His companion sighed and nodded. “Me, too. He was so mighty with the power of God. I can’t help but wonder why God abandoned him.”
Therein lay the root of their many unspoken questions “If Jesus was not the messiah, if God abandoned Jesus, what hope have we? Or future? Are we as good as dead?”
A sudden prickle of paranoia ran up their spines. Fearfully, they glanced over their shoulders. A stranger only two paces behind them! From where did he appear so suddenly? What did he want?
The stranger seemed harmless as he matched his stride to theirs. “What are you discussing so intently? And why so sad?”
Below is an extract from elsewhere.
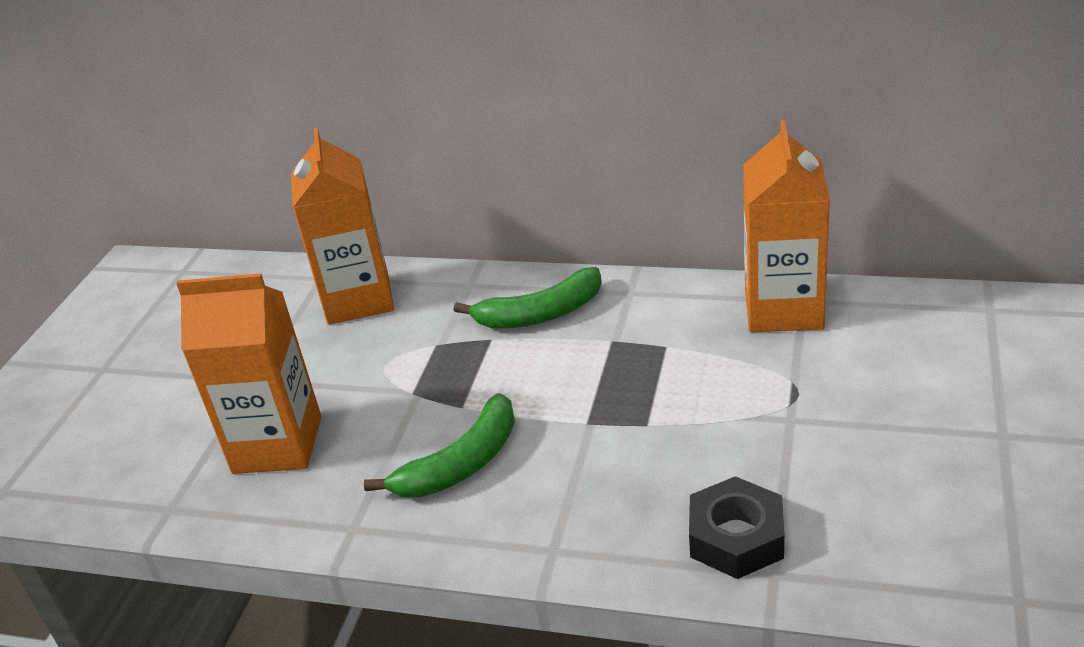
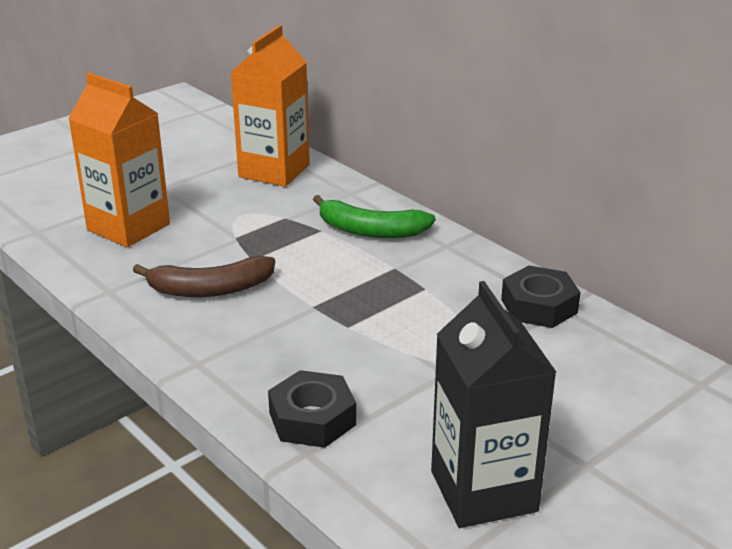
camera: 30 degrees right, 5 degrees down
green banana [364,393,515,498] -> brown banana [133,256,275,297]
orange carton [743,120,830,332] -> black nut [501,266,581,328]
none -> black carton [431,281,556,528]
“You must be the only who doesn’t know what happened in Jerusalem this weekend,” Cleopas replied.
“Then tell me,” the stranger invited.
Cleopas took a deep breath. Where to begin? The earthquakes? The torn temple curtain? So much to tell but the epicenter of it all was Jesus.
“Have you not heard of Jesus of Nazareth?” asked Cleopas. “He was a prophet, mighty in word and deed. We were certain he was the messiah,” the men exchanged disappointed glances, “but the chief priests and our rulers plotted against him. In the end, crucified him. That was three days ago.
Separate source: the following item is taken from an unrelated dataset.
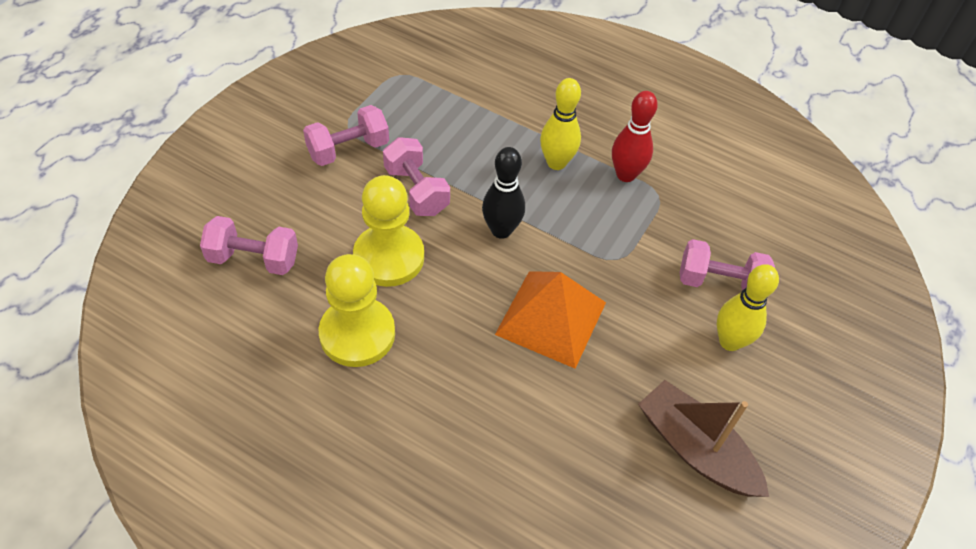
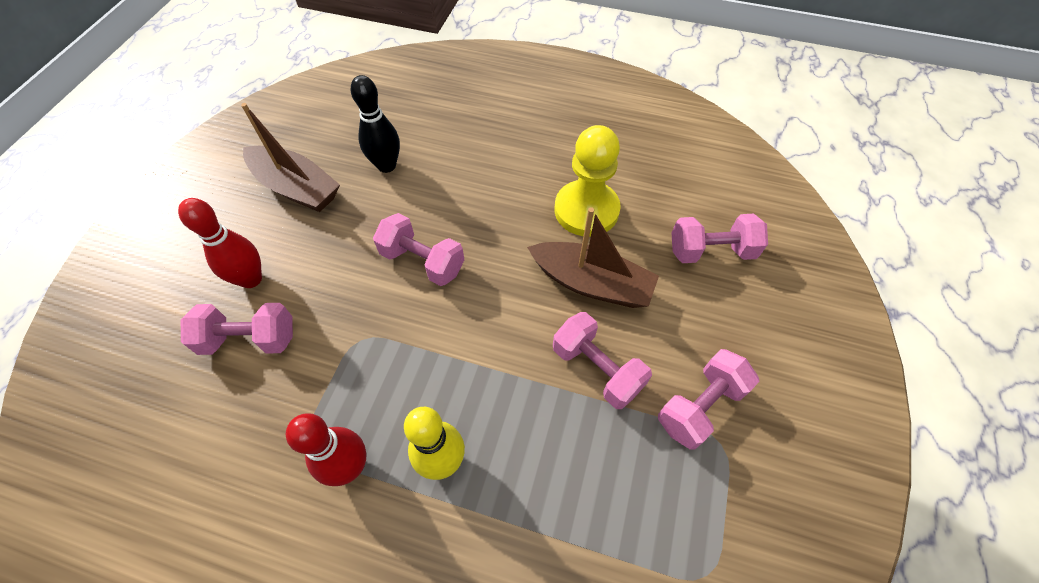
camera: 170 degrees right, 5 degrees up
yellow pawn [353,175,424,287] -> brown boat [527,207,659,308]
black bowling pin [482,147,525,239] -> black bowling pin moved to [351,75,400,173]
orange pyramid [495,271,606,369] -> pink dumbbell [373,213,464,286]
yellow bowling pin [717,264,779,351] -> red bowling pin [178,198,262,288]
“This very morning, some women went to his tomb. His body was missing! What’s more, the women said angels told them he was alive. Alive! We do not know what to believe.”
The stranger almost laughed. “Don’t be silly. Can you honestly say you believe the prophets when they say the Messiah will come but not believe them when they say the Messiah will suffer exactly those things you have described before he is revealed?”
The truth of the stranger’s words burned in their hearts. This was just the sort of thing Jesus would say. They wanted to hear more.
And the stranger had a lot to say. In the growing shadows, a flicker of hope sprang up in them as the stranger recalled prophecy after prophecy, beginning with Moses and branching through later prophets, concerning the life, death, resurrection, and revelation of the Messiah. It all began to make sense. Perhaps Jesus was—is—the messiah after all, they thought.
“Shalom,” the stranger bade them as they came to their destination.
“Wait!” said Cleopas. “Please stay with us. It’s nearly sunset.”
The stranger agreed.
At the supper table, the bread was passed to the stranger as the honored guest. When he held up the bread to recite the traditional blessing—“Blessed are You, O LORD our God, King of the Universe, Who has brought forth bread from the earth”— came a lightning bolt of instant recognition. His hands! His torn, nail-ravaged hands! This could only be Jesus!